Знахарка снова покопалась в тайнике за божничкой и достала оттуда копию пресловутого «ларца», выполненную, похоже, из какого то камня, подала ее мне. Я взвесил в руке копию – по весу вполне сопоставимо, а по форме так один в один и заполировано все идеально. Внимательно осмотрев ее, увидел еле заметную щель:

- Так она еще и открывается. – удивился я. Попытался открыть но крышка не поддавалась. Тогда стал искать кнопку. Кнопки не было. Баба Ходора с усмешкой наблюдала за мной, ждала, когда я попрошу помощи. Рядом стояли дед с Архипкой и с неподдельным интересом смотрели за моими потугами:

- Ну-ка подержи. – Сунул в руки изнывающему от любопытства Архипке шкатулку, взял с полки деревянную чашку, наполнил ее водой и, забрав у друга «ларец», погрузил его в воду. Подождав с минуту, вынул, тщательно обтер тряпицей и стал разглядывать. Сначала ничего не было видно, вытереть грубой тряпицей «ларец» насухо не удалось, но по мере того как испарялась последние капли воды, с торца обозначилось еле видное колечко. Нажал на него, кнопка подалась но «ларец» не открылся. Тогда я осмотрел другой торец, обнаружилась вторая кнопка. Нажал одновременно обе и крышка, с легким щелчком, откинулась. Внутри оказались, завернутые в вощеную бумажку, сушеные фрагменты какого то корешка и записка на итальянском.

- Что это за хрень? – спросил я знахарку. Та мельком глянув на засушенный корешок, взяла записку, прочитала и улыбнулась печально.

- Ну, что там? – нетерпеливо спросил я.

- Корешок это – жень-шень, а в листках рецепт и прощальное письмо этому Бальцони.

- Выходит, знала бабушка этого падре? – удивился я.

- Знала, еще как знала. Дед это мой.

- ? – Наше изумление было безмерным. Но Баба Ходора нас обломала, сказав, что история эта длинная, а сейчас надо доделать начатое, тем более, что европейцы стали приходить в себя. Пришлось с ней согласиться.

Между тем усатый жлоб по имени Серджио открыл глаза и зашевелился, пытаясь встать.
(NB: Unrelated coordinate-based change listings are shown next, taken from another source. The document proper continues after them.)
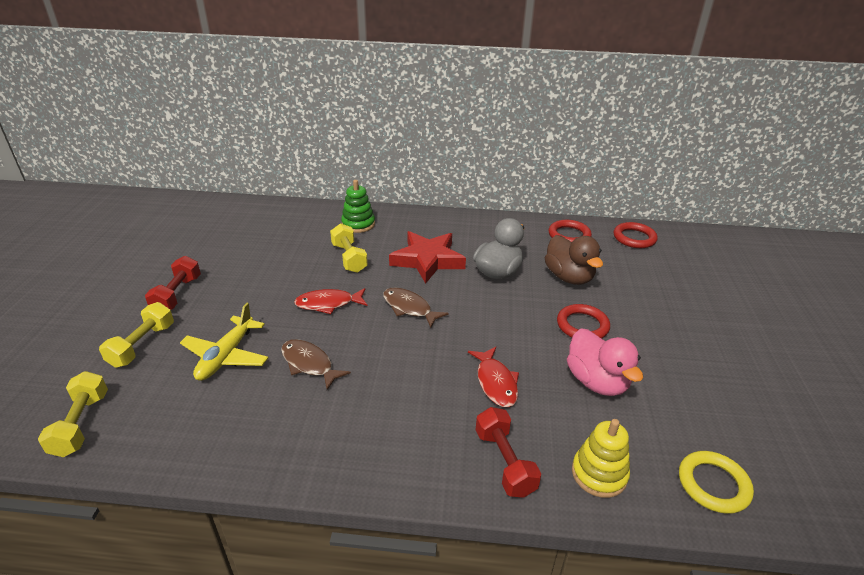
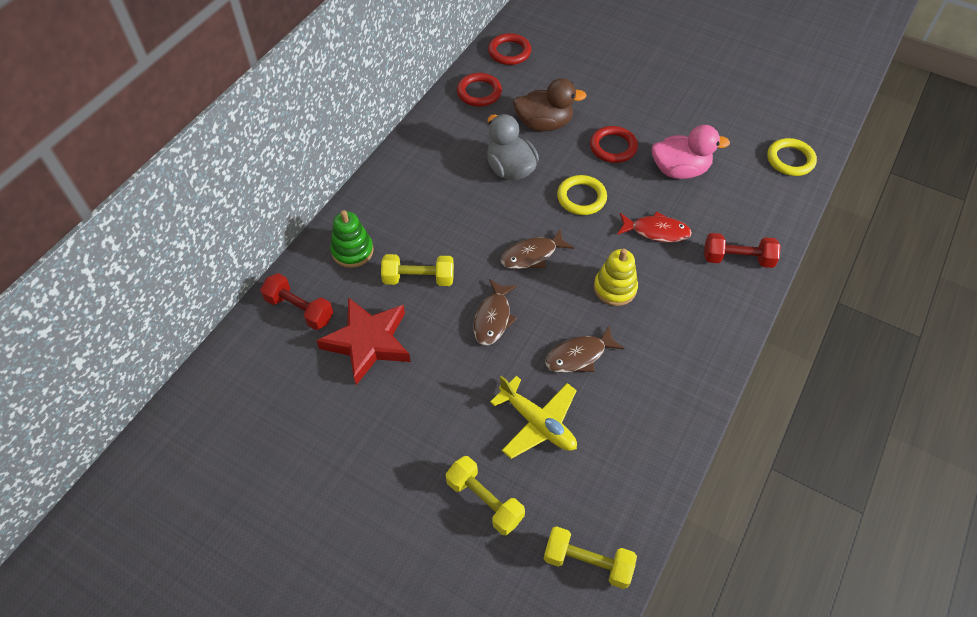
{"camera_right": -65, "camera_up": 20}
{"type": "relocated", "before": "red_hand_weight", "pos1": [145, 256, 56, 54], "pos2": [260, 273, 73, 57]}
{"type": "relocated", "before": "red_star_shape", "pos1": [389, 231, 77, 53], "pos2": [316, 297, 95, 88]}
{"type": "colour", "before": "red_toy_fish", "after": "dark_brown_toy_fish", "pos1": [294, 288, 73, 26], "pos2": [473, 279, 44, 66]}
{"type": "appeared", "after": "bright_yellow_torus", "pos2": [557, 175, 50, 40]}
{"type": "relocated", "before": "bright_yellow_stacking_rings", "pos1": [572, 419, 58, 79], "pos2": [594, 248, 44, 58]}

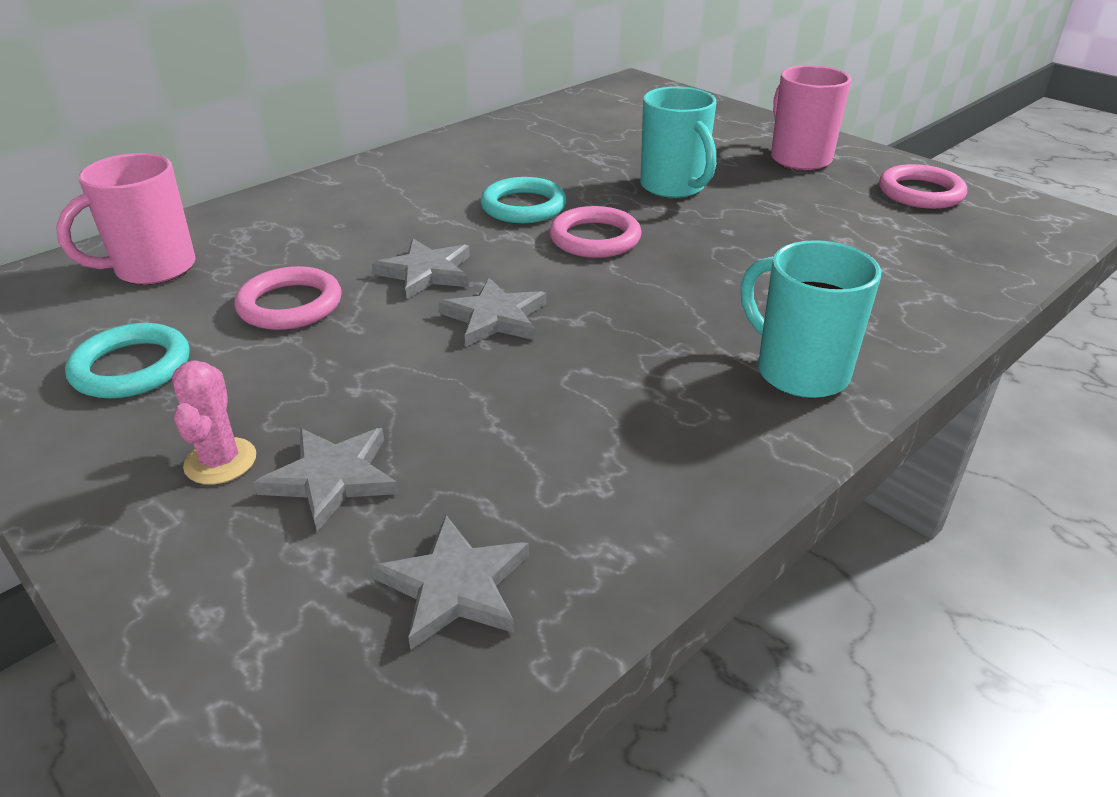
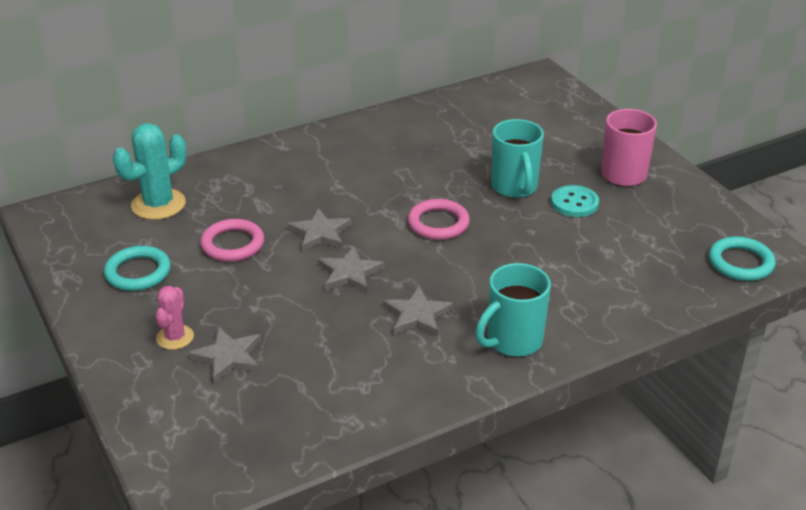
{"camera_right": 15, "camera_up": 0}
{"type": "exchanged", "before": "rose-pink_tea_mug", "after": "aqua_prickly_plant", "pos1": [56, 153, 139, 132], "pos2": [113, 123, 73, 97]}
{"type": "relocated", "before": "ash-grey_star_shape", "pos1": [372, 515, 157, 135], "pos2": [383, 286, 70, 50]}
{"type": "spun", "before": "aqua_tea_mug", "pos1": [741, 240, 140, 158], "pos2": [476, 263, 75, 94], "turn": -105}
{"type": "appeared", "after": "aqua_shirt_button", "pos2": [551, 185, 48, 32]}
{"type": "relocated", "before": "aqua_torus", "pos1": [480, 177, 87, 46], "pos2": [709, 236, 67, 45]}
{"type": "missing", "before": "rose-pink_torus", "pos1": [879, 164, 88, 45]}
Баба Ходора подскочила к нему, наложила ладони на его виски и что то напевно произнесла, потом хлопнула ладошкой его по лбу и, обернувшись к нам, сказала:

- Этого можете развязать.

Я принялся распутывать обездвиженного жлоба, за одним вытащил у него из рукавов пару изящных кинжальчиков, которые покоились там в хитрых ножнах. Серджио, с забавной фамилией Пизаконе, остался неподвижно сидеть на табурете. Второй европеец признаков жизни пока не подавал. Я забеспокоился:

- Вот блин! Я, случаем не прибил его?

Дед, внимательно осмотрев связанного, сказал:

- Живехонек! Притворяется, что сомлел, а у самого «ушки на макушке». Вызнать пытается - что да как. – и обращаясь к связанному сказал: - Милок кончай придуриваться. Вижу, что пришел в себя. Эвон глазки- то под веками как бегают.
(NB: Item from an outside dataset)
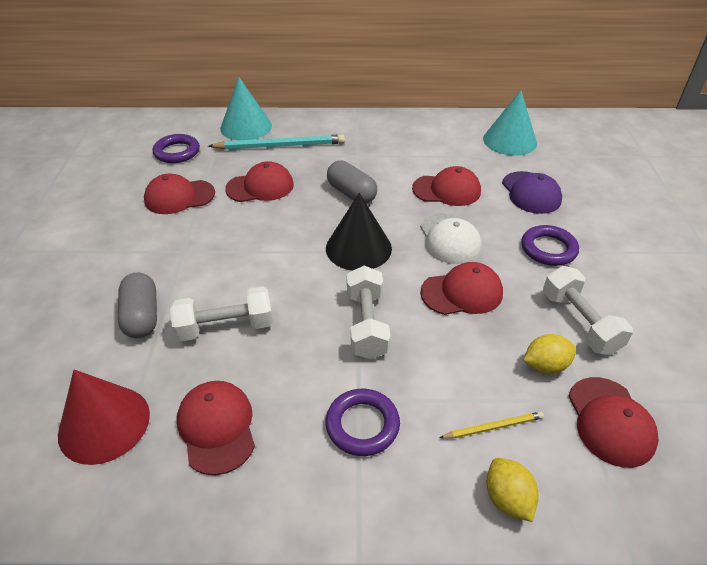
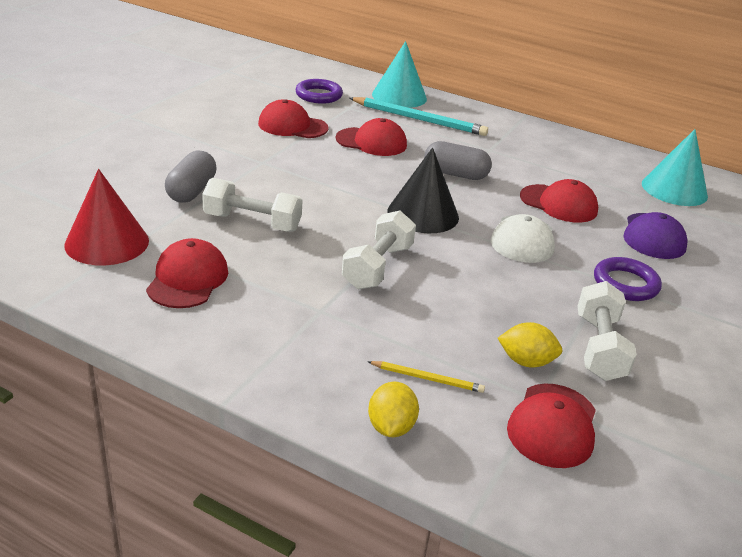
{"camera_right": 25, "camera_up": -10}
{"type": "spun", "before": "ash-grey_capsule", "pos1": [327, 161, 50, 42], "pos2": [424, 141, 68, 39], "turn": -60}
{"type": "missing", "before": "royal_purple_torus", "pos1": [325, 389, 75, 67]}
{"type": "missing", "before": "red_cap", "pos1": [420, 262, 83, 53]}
«Милок» открыл глаза и попытался качать права, злобно на нас зыркая и что-то тараторя по итальянски.

- Чего это он стрекочит? – спросил я Бабу Ходору.

- Стращает.

- Во как! Стращает значит. Щас я этого пидора постращаю. – Схватив один из кинжальчиков, я сунул его итальянцу под глаз и легонько нажал, чтобы потекла кровь. Тот сначала дернулся, но потом замер, боясь шевельнуть головой, с изумлением и страхом глядя на меня одним глазом.